Cognitive Behavioura­l Therapy (CBT) in the late 1960s to reframe difficult thinking and behaviour, these therapists and thinkers profoundly influenced modern-day helpers, including myself. Those with mental health issues are not weak, or wrong, or deficient; they are us and we are them, all trying our best to make sense of things.

UNDERSTAND­ING AND COMPASSION

After years of training, I’m now, finally, Dr Williams, and, like the mental health field itself, I’m still developing, learning and questionin­g. It’s hard to contemplat­e the fact that, 100 years ago, I might have been diagnosing ‘shell shock’ and prescribin­g lobotomies. Yet, a century from now, what will psychologi­sts be saying about the way we treat patients? Perhaps they’ll criticise how we still lay the ‘problem’ squarely with the individual, rather than looking at the systems that exacerbate depression, powerlessn­ess and anxiety, such as poverty and poor housing. Or they’ll wonder why people often aren’t able to get the help they need quickly.

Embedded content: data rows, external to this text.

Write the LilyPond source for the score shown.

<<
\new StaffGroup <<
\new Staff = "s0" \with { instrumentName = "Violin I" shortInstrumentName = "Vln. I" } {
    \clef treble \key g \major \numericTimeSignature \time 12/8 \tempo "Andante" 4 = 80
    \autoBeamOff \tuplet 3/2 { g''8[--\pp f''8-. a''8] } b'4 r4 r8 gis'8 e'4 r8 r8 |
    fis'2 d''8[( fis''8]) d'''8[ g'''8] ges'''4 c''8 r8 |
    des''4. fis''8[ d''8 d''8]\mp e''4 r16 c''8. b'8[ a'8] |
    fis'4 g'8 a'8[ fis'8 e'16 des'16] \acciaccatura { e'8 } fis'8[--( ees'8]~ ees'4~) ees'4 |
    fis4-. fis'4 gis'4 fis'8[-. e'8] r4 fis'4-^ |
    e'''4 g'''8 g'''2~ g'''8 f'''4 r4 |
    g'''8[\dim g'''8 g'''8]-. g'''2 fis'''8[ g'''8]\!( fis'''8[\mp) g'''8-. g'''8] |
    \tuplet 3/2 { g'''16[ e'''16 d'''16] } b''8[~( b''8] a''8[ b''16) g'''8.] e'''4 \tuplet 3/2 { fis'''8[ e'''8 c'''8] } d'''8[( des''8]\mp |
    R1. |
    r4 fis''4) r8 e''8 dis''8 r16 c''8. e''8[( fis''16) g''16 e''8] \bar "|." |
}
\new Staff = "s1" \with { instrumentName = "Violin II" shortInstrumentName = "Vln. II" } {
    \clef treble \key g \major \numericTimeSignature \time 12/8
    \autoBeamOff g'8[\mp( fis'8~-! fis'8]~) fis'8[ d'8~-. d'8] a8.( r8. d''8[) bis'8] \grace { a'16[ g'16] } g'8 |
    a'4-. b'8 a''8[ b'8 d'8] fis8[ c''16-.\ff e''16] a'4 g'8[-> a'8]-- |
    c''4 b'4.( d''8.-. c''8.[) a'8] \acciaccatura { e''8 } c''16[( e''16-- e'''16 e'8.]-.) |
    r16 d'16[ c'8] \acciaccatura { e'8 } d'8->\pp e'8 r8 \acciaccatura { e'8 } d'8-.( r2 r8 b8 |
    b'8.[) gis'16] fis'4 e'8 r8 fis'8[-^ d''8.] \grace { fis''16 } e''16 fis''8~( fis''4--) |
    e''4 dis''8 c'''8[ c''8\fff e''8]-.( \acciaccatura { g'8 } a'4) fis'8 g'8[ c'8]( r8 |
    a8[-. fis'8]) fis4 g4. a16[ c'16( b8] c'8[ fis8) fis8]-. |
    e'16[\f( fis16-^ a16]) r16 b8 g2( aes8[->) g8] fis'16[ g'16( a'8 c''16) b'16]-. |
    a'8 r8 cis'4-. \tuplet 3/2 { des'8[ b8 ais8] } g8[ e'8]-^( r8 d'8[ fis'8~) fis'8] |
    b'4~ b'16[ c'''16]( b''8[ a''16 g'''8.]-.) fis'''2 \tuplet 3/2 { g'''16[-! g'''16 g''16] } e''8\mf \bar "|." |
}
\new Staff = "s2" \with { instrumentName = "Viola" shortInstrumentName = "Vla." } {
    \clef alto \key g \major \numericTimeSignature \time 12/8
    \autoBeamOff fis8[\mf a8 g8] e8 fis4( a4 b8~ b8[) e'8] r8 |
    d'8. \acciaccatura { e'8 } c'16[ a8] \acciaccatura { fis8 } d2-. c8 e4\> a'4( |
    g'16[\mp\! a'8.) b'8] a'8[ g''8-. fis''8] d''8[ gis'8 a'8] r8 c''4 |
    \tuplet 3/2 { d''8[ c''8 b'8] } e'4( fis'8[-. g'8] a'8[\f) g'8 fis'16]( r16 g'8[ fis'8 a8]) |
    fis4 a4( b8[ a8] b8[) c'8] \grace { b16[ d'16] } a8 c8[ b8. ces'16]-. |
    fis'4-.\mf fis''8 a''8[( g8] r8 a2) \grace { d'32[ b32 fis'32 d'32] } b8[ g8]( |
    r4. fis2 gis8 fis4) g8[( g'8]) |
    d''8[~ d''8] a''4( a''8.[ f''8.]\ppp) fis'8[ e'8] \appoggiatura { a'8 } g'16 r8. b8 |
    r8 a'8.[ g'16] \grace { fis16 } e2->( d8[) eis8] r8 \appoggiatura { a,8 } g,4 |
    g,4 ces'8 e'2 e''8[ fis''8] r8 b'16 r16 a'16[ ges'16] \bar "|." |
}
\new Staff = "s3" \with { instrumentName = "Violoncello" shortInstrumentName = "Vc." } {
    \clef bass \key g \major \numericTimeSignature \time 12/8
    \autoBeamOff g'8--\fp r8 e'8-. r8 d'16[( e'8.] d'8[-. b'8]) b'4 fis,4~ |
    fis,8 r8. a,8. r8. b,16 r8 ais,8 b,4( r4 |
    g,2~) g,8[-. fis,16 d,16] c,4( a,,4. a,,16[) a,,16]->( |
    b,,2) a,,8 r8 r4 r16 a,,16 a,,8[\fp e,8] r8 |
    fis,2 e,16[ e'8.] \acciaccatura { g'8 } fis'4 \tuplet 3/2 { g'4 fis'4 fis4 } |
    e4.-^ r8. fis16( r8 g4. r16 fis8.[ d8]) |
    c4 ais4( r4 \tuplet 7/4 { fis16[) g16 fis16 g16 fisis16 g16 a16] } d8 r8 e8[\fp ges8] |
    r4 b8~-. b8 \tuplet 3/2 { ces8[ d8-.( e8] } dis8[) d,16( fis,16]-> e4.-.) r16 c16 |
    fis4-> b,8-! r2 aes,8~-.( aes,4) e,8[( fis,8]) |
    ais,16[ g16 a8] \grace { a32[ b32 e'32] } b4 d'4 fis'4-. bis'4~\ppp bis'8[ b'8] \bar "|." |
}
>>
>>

Four years ago, I worked with the Duke and Duchess of Cambridge and Prince Harry on their Heads Together campaign. Whether it was Prince Harry talking about the grief of losing his mother, Stephen Fry describing his experience­s of bipolar disorder, or Adele speaking about postnatal depression, these discussion­s are making an impact.

But there is still much to achieve. A century ago, Rachel wanted to clear her name of the ‘undeserved stain of lunacy’ and be seen as ‘perfectly right and normal’, which, of course, she was. It’s normal to have what she called ‘human frailty’, and right to expect treatment if things get too much. But waiting lists for psychologi­cal treatment can be huge and mental health does not yet have parity with physical health in either funding or focus. I hope that a century from now it’s accepted that we all have mental health and we can all struggle. We will have stopped locating the ‘problem’ with the individual and think more about how society has contribute­d and how it can support, not stigmatise. There will be more money, more helpers, more compassion. That will be a real legacy for women like Rachel.